+++ Material provided

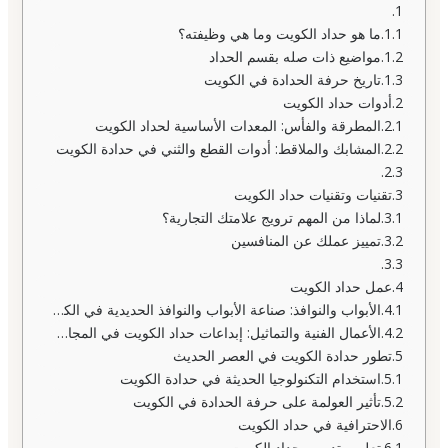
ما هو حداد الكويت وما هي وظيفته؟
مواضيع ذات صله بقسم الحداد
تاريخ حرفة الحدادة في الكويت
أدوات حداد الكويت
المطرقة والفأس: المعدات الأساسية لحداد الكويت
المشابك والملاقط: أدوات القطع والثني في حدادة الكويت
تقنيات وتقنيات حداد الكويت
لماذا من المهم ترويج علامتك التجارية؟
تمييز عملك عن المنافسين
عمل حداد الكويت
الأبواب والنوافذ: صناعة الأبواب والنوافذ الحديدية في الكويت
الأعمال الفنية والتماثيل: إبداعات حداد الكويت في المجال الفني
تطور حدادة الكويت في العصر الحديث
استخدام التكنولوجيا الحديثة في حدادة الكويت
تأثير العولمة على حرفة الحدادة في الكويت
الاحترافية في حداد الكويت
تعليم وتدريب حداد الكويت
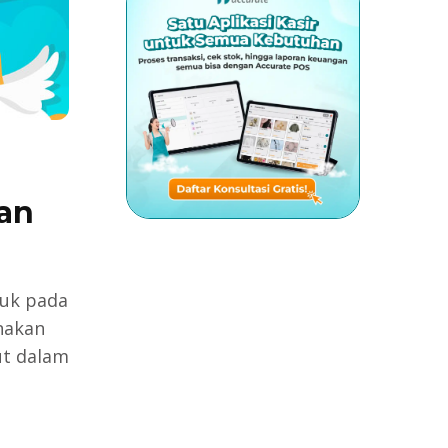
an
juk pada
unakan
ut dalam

++++++
+++ Material provided

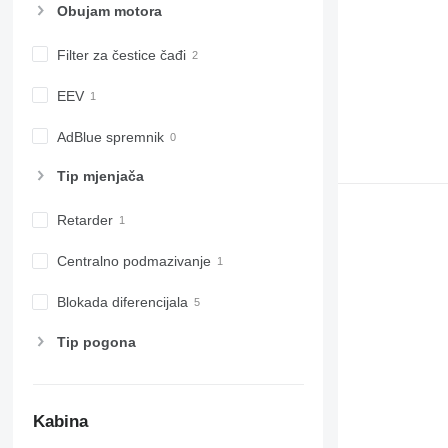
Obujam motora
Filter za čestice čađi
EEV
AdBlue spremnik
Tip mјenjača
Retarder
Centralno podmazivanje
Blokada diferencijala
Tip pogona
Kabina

++++++
+++ Material provided

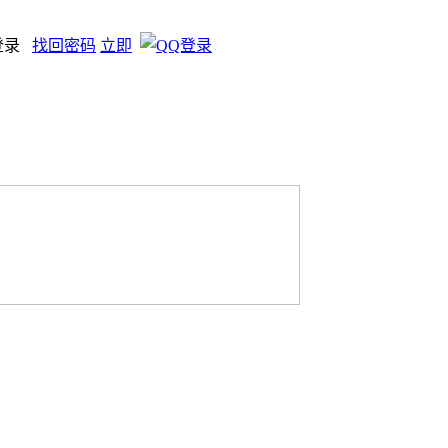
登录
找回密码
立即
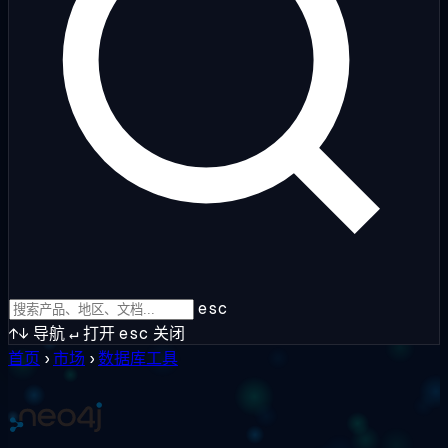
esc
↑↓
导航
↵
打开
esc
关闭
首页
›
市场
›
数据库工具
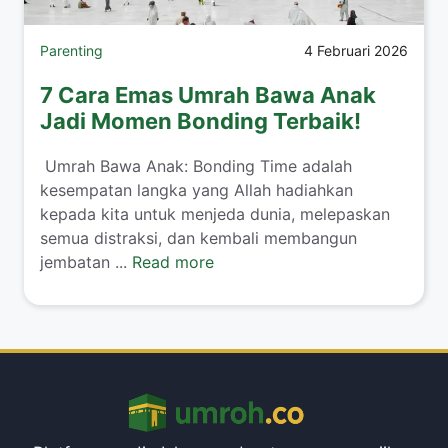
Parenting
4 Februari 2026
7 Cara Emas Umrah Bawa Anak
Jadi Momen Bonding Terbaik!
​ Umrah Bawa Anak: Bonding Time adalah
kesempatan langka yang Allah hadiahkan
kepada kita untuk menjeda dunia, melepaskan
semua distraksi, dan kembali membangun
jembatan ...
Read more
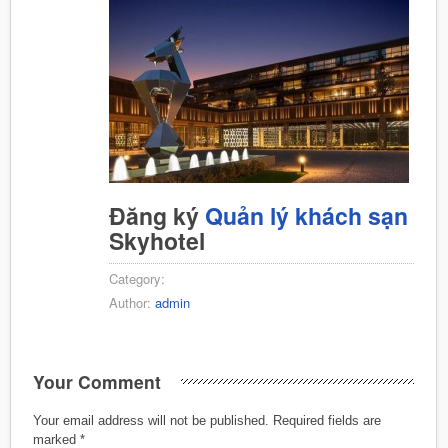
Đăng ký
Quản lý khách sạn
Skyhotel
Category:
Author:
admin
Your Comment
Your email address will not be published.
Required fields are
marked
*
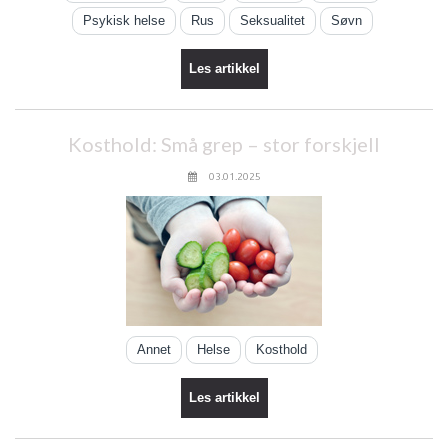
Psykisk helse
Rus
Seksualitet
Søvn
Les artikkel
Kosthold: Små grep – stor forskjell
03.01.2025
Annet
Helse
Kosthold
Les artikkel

++++++

* [What to produce] From the entries above, pull out every line that contains the string "Your". Only matches with the same uppercase and lowercase letters count.

* [Answer space]
Your Comment
Your email address will not be published.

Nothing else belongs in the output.